There is an essential need to improve the quality of Vietnamese rice products. However, the rice industry should strive to satisfy market demand instead of just focusing on what it wants to do.
The Ministry of Agriculture and Rural Development has sought feedback from the Mekong Delta authorities on a sustainable development project to zone one million hectares for high-quality rice cultivation in this region.
It is considered an important project to help improve the rice quality and value in the Mekong Delta region and Vietnam. The Mekong Delta people have used most of their land to grow high-quality, fragrant and specialty rice. As a result, the areas for medium- and low-grade rice farming are still relatively small.

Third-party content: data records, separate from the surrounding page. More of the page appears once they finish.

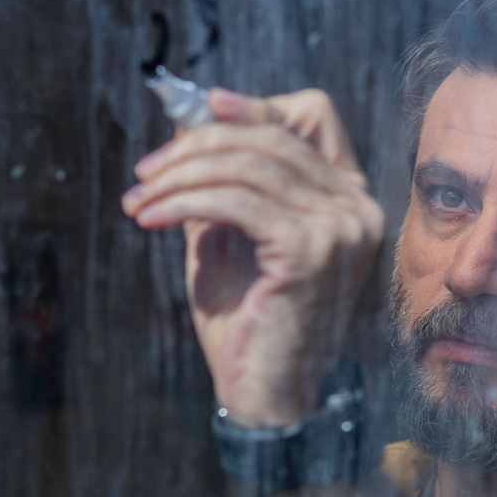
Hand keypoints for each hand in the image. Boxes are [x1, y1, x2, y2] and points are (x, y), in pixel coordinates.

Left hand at [121, 88, 383, 426]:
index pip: (315, 116)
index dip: (258, 104)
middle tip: (145, 173)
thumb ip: (221, 183)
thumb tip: (187, 121)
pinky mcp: (312, 249)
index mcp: (347, 198)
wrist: (264, 392)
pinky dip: (186, 202)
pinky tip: (153, 219)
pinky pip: (237, 201)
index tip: (202, 107)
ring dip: (181, 176)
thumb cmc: (246, 320)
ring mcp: (341, 227)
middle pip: (270, 135)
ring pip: (248, 165)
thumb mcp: (229, 237)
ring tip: (140, 200)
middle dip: (195, 146)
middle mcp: (356, 207)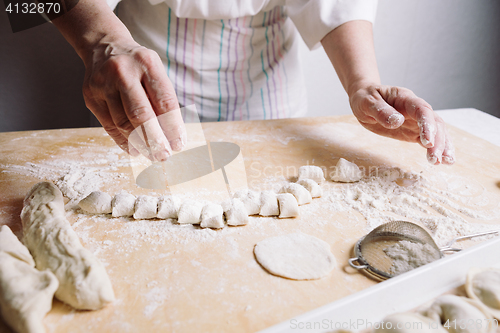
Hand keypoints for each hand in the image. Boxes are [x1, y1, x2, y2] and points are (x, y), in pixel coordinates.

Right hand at [82, 36, 185, 160]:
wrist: (104, 47)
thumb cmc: (139, 67)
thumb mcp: (156, 73)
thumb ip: (164, 101)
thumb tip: (173, 137)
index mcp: (147, 64)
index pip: (164, 101)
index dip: (173, 127)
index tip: (178, 144)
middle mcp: (123, 72)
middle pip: (140, 114)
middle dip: (154, 140)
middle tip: (164, 155)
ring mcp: (103, 84)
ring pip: (123, 124)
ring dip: (140, 144)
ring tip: (152, 154)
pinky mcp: (91, 97)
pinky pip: (109, 126)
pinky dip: (124, 141)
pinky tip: (135, 149)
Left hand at [349, 83, 454, 164]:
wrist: (363, 98)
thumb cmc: (365, 98)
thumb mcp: (367, 103)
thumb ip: (381, 111)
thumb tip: (397, 121)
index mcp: (404, 98)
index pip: (422, 110)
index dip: (428, 125)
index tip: (428, 142)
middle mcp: (414, 109)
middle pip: (434, 122)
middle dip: (438, 140)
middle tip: (435, 159)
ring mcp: (415, 120)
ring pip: (436, 131)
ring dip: (442, 146)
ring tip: (446, 162)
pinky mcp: (413, 131)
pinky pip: (428, 139)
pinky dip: (436, 149)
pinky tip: (442, 161)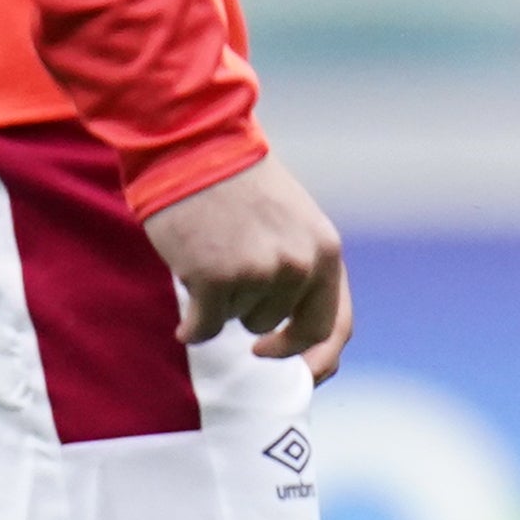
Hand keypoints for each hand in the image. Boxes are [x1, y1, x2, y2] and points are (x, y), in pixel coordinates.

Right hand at [144, 154, 352, 370]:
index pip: (334, 325)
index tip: (300, 373)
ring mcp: (257, 274)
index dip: (318, 359)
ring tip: (210, 256)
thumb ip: (303, 269)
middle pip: (277, 327)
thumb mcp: (294, 223)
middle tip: (229, 285)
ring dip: (221, 302)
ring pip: (237, 322)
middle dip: (252, 315)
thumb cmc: (239, 185)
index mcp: (324, 251)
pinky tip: (185, 308)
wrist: (195, 146)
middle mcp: (298, 266)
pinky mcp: (214, 280)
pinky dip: (192, 326)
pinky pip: (204, 328)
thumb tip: (302, 339)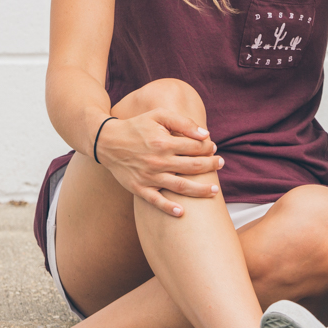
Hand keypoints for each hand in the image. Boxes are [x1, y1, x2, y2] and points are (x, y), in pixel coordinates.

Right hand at [94, 109, 223, 216]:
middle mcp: (158, 161)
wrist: (107, 142)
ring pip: (180, 186)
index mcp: (163, 142)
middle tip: (221, 164)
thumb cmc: (136, 126)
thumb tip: (205, 134)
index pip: (194, 147)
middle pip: (192, 166)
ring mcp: (149, 176)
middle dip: (210, 165)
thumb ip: (182, 122)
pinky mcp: (139, 188)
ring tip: (214, 191)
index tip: (213, 148)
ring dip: (199, 190)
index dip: (207, 147)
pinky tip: (182, 212)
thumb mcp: (158, 115)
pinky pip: (156, 201)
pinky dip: (169, 208)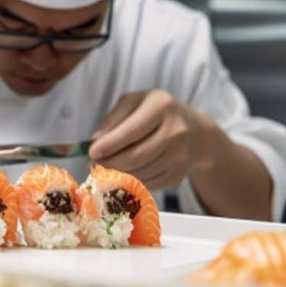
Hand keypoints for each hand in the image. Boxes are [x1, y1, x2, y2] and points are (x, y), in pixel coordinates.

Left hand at [88, 90, 208, 190]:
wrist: (193, 131)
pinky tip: (123, 173)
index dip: (110, 144)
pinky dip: (130, 182)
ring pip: (140, 173)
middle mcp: (176, 131)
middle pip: (136, 156)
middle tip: (93, 164)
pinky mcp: (178, 176)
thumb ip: (114, 117)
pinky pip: (147, 184)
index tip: (91, 152)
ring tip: (104, 168)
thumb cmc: (155, 113)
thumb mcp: (134, 102)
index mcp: (162, 106)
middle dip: (110, 163)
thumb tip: (96, 140)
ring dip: (117, 174)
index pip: (132, 130)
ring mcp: (180, 156)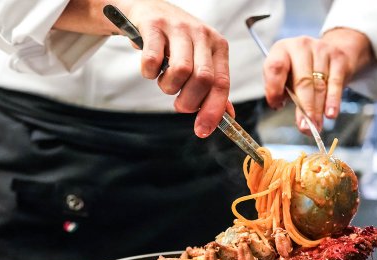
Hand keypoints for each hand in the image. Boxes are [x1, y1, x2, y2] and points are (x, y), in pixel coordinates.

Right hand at [125, 0, 230, 136]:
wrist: (148, 9)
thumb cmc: (177, 41)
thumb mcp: (200, 59)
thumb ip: (213, 87)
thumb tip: (227, 116)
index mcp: (218, 46)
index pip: (222, 84)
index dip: (213, 111)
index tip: (202, 130)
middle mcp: (202, 35)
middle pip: (203, 79)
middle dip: (189, 102)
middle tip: (179, 105)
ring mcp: (178, 28)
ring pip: (180, 71)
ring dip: (168, 87)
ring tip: (165, 82)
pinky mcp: (154, 25)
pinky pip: (153, 60)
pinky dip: (149, 73)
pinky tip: (151, 69)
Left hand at [263, 28, 373, 134]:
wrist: (331, 51)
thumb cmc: (302, 69)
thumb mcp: (287, 77)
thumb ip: (286, 95)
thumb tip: (300, 119)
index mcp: (281, 50)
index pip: (275, 67)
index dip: (274, 88)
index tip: (277, 106)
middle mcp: (301, 46)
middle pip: (302, 81)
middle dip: (304, 108)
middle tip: (305, 127)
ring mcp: (321, 50)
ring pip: (319, 85)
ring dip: (318, 110)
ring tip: (316, 126)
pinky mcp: (338, 58)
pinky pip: (335, 83)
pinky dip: (333, 101)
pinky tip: (331, 114)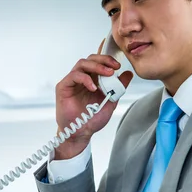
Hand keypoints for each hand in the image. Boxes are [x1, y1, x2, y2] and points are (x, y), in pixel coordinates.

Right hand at [55, 39, 131, 158]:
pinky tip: (93, 87)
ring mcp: (71, 81)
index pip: (98, 62)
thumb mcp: (111, 100)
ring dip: (96, 67)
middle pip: (90, 59)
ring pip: (82, 64)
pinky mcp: (63, 87)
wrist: (81, 132)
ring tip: (107, 74)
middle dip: (103, 60)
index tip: (118, 65)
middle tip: (114, 67)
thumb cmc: (92, 118)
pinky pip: (73, 76)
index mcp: (92, 79)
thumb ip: (119, 87)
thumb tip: (128, 74)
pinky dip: (85, 79)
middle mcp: (81, 77)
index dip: (107, 59)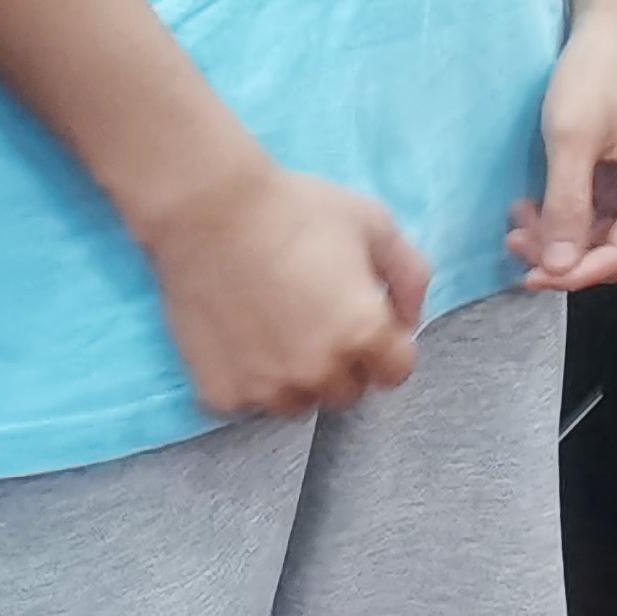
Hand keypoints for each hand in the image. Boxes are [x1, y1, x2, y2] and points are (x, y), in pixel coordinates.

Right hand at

Low- and medium-grade rice areas below 10%
The Mekong Delta region boasted a total rice cultivation area of nearly 3.89 million hectares in 2021, amounting to 54% of the country’s total figure (7.24 million hectares). Among those, some 1.52 million hectares of cultivation land were for the winter-spring rice crop, while 1.53 million hectares were for the summer-autumn crop. The autumn-winter crop accounted for around 700,000 hectares, and the rest was for seasonal rice crops.
The rice production area in the Mekong Delta region has remained almost the same for a long time. However, the regional rice industry saw a huge change in product quality in the past two years, shifting from low- and medium-grade rice to high-quality, fragrant and specialty rice segments.

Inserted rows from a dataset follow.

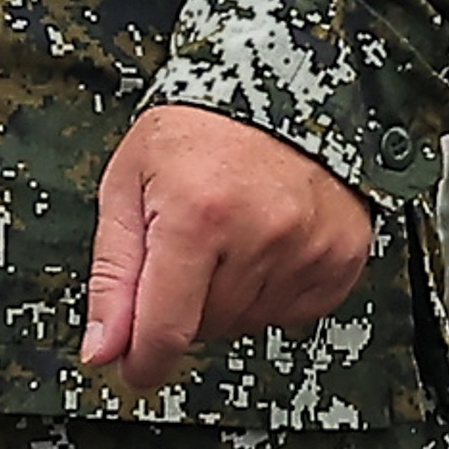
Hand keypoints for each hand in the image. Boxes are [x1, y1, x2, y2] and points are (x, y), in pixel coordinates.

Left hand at [79, 104, 378, 396]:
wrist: (275, 82)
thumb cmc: (195, 129)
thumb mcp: (128, 187)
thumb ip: (113, 276)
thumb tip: (103, 351)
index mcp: (198, 216)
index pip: (167, 331)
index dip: (143, 362)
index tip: (135, 367)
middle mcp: (262, 234)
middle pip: (208, 329)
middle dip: (186, 305)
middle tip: (189, 250)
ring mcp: (310, 245)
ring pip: (250, 323)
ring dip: (231, 297)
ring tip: (230, 238)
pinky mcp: (344, 252)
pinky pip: (296, 312)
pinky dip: (274, 292)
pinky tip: (266, 247)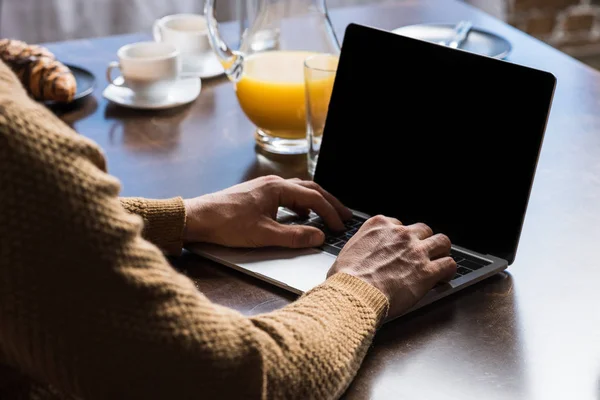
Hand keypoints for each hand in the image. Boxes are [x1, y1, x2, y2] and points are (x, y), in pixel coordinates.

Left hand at [183, 175, 351, 247]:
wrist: (197, 218)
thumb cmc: (226, 224)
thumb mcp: (264, 235)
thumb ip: (294, 237)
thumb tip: (319, 237)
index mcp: (278, 188)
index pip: (313, 199)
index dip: (330, 213)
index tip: (340, 227)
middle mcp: (273, 183)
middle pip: (310, 189)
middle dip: (329, 203)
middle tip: (344, 216)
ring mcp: (264, 187)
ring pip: (298, 191)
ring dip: (315, 203)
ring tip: (327, 216)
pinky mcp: (257, 195)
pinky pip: (286, 196)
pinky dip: (300, 205)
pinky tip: (299, 217)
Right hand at [327, 215, 455, 319]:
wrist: (355, 293)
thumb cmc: (345, 278)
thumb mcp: (347, 252)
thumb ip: (361, 247)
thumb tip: (359, 256)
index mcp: (378, 225)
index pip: (398, 224)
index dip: (401, 238)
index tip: (400, 247)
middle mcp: (400, 234)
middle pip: (423, 230)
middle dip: (423, 241)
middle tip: (421, 253)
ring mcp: (416, 251)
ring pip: (442, 241)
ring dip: (441, 251)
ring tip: (439, 260)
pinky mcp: (427, 271)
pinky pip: (449, 264)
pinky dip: (448, 271)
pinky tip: (443, 277)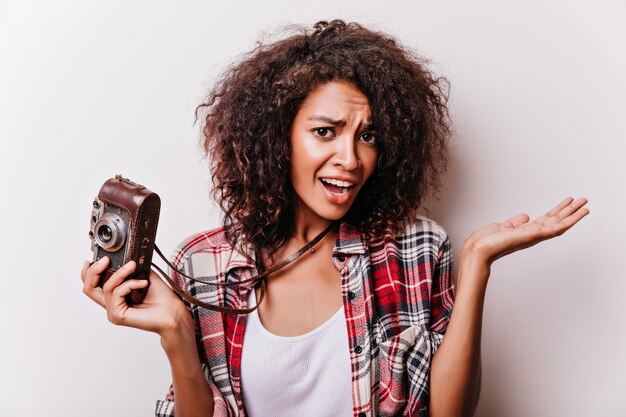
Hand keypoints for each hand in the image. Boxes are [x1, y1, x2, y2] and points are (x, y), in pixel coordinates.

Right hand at [81, 257, 191, 337]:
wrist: (173, 312)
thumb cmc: (161, 297)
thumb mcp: (143, 275)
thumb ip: (130, 268)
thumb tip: (123, 256)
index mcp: (115, 296)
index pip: (92, 285)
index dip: (89, 271)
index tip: (95, 259)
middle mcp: (111, 304)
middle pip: (88, 288)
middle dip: (94, 271)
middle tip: (105, 260)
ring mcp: (113, 312)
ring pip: (106, 288)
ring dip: (120, 273)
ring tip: (133, 266)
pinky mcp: (118, 316)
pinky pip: (117, 293)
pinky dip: (129, 284)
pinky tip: (142, 283)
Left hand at [463, 197, 588, 265]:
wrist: (479, 249)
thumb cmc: (486, 241)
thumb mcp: (503, 227)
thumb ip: (516, 222)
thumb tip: (526, 216)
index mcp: (526, 231)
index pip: (547, 219)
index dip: (558, 210)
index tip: (568, 201)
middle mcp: (533, 234)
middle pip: (556, 220)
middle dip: (570, 210)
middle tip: (583, 200)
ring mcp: (534, 236)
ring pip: (559, 224)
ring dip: (573, 215)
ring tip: (585, 205)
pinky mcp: (533, 236)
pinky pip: (554, 229)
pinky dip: (567, 222)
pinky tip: (576, 216)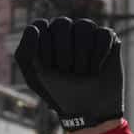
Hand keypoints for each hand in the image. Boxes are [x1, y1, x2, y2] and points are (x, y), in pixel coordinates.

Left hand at [14, 16, 122, 132]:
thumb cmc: (59, 92)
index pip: (40, 26)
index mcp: (45, 36)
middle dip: (63, 53)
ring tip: (83, 72)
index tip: (48, 68)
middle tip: (67, 72)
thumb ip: (26, 53)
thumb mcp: (35, 77)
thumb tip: (34, 28)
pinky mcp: (107, 38)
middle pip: (62, 23)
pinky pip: (104, 34)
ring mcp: (87, 33)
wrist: (88, 110)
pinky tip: (97, 69)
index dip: (44, 49)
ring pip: (84, 26)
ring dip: (82, 55)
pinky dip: (100, 55)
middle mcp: (66, 31)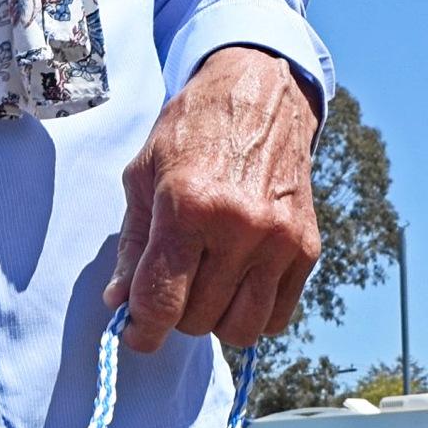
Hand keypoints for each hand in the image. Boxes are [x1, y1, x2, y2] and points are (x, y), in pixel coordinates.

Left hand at [107, 48, 319, 355]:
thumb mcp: (143, 175)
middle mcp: (239, 227)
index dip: (142, 331)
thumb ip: (132, 245)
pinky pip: (278, 316)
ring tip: (204, 288)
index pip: (162, 301)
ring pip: (241, 329)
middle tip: (171, 286)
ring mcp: (279, 240)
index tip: (135, 333)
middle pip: (198, 320)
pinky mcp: (307, 247)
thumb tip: (119, 303)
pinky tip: (237, 285)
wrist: (259, 94)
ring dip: (214, 321)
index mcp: (189, 206)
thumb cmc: (193, 130)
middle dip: (175, 315)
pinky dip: (252, 314)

The cultivation area for low- and medium-grade rice (IR50404) accounted for about 35-45% of the total rice cultivation area in the country five years ago. However, the figure dropped below 10% recently.
A report from the Department of Crop Production under the Ministry of Agriculture and Rural Development shows that some 1.49 million hectares of land were used for growing rice in the summer-autumn crop last year. Of these, 69% of the area was for high-quality rice varieties, while 15% was for fragrant rice varieties. Some 8% of the land area was used for cultivating sticky rice and the other 8% was for low- and medium-grade rice varieties.

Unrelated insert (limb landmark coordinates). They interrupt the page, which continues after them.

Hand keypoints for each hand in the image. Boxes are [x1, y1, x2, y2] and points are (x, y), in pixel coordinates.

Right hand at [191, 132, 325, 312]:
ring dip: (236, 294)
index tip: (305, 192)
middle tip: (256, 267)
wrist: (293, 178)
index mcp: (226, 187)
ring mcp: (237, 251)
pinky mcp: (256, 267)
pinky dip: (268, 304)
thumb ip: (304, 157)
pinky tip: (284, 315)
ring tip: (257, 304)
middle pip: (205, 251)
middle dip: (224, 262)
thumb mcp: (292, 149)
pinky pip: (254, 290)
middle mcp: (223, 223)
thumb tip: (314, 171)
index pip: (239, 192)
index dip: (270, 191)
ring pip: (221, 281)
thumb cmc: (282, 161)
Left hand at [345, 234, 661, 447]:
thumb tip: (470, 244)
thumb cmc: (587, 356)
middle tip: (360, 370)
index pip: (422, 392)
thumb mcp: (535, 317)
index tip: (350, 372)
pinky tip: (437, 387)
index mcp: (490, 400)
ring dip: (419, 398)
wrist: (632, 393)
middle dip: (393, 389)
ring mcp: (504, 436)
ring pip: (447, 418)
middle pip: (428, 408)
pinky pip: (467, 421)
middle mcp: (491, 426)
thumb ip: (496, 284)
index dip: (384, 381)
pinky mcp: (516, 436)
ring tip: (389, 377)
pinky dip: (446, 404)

High-quality and fragrant rice dominated the summer-autumn crop with 84% of the rice cultivation area in the Mekong Delta region last year. The figure indicated that the Vietnamese rice quality has remarkably improved in recent years.
Nevertheless, this change forced Vietnam to import a fairly large amount of low-grade rice to serve domestic demand for producing vermicelli, cakes, animal feed, wine and beer or for exporting to other countries to fulfil the contracts signed with foreign partners.
According to Dang Thi Lien, director of Long An Foodstuff Company Limited, Vietnam imported over 900,000 tons of rice from India in the first nine months of last year. “We even bought Thai rice for re-export,” she said.
A report from the General Directorate of Agriculture under Cambodia’s Ministry of Agriculture, Forestry and Fisheries stated that the country exported over 1.73 million tons of rice to Vietnam in the first half of 2022, up 2.38% year-on-year, gaining a total value of over US$336.2 million, up 20.38%.
Meanwhile, Nguyen Van Thanh, chairman and general director of Phuoc Thanh IV Trading Production Company Limited, estimated that Cambodia exported about 2-2.5 million tons of rice to Vietnam last year. “A large amount of rice was exported to Vietnam through informal trade, so it is hard to determine the exact number,” he said.
Path ahead for high-quality rice cultivation zoning project
Le Thanh Tung, deputy director of the Department of Crop Production, said at the discussion between the Ministry of Agriculture and Rural Development and Can Tho University that the number of one million hectares was just an estimate. The land area for the project could be up to 1.2 million hectares or the entire rice cultivation area in the Mekong Delta region.
Rice varieties are commonly classified into high-quality rice, medium-quality rice, or low-grade rice, rice for processing vermicelli, cakes, animal feed and beer, and a group of specialty rice and fragrant rice. “However, in this project, high-quality rice is defined as the entire rice cultivation chain, including rice varieties, mechanization and technology application in farming. It aims to reduce production costs and greenhouse gas emissions, as well as increase people’s incomes,” he emphasized.
The general outline of the project, “Zoning one million hectares for high-quality rice cultivation and green development”, also emphasized that local authorities should prioritize the cultivation of fragrant rice and high-quality rice varieties, which are commonly used in the domestic market and qualified enough for exporting to other countries. Regarding market orientation, the structure of Vietnam’s rice exports is determined as follows: 50% for fragrant, specialty and Japonica rice; 30% for high-quality rice; 10% for sticky rice; and 10% for rice used in processing other products.
It is necessary to focus on rice quality and food safety improvement. However, should we identify the rice export structure or let it be determined by market demand?
Although economist Tran Huu Hiep agrees with the project’s approach, he believes that local authorities should also pay attention to other segments to satisfy the market demand. “Zoning one million hectares of the land area for high-quality rice cultivation does not mean that we skip investment in other rice varieties,” he said. The Vietnamese market is still short of low-grade rice, so domestic enterprises have been forced to import about one million tons of Indian rice.
Speaking about rice imports from India, the chairman of Phuoc Thanh IV Trading Production Co., Nguyen Van Thanh, worries that the overfocus on high-quality rice cultivation can result in a supply-demand imbalance as low- and medium-grade rice is still indispensable in the Vietnamese market. “In fact, the IR 50404 rice used to be sold at a higher price than OM, a high-quality rice type,” he said. Therefore, the implementation of the project should be closely based on the market demand.
The structure of Vietnam’s export rice has seen a major change recently, shifting from low- and medium-grade rice to the high-quality and fragrant rice segment. However, the demand for medium-grade rice has remained high. Therefore, it is necessary to carefully consider the production orientation of the project to ensure a balance between supply and demand.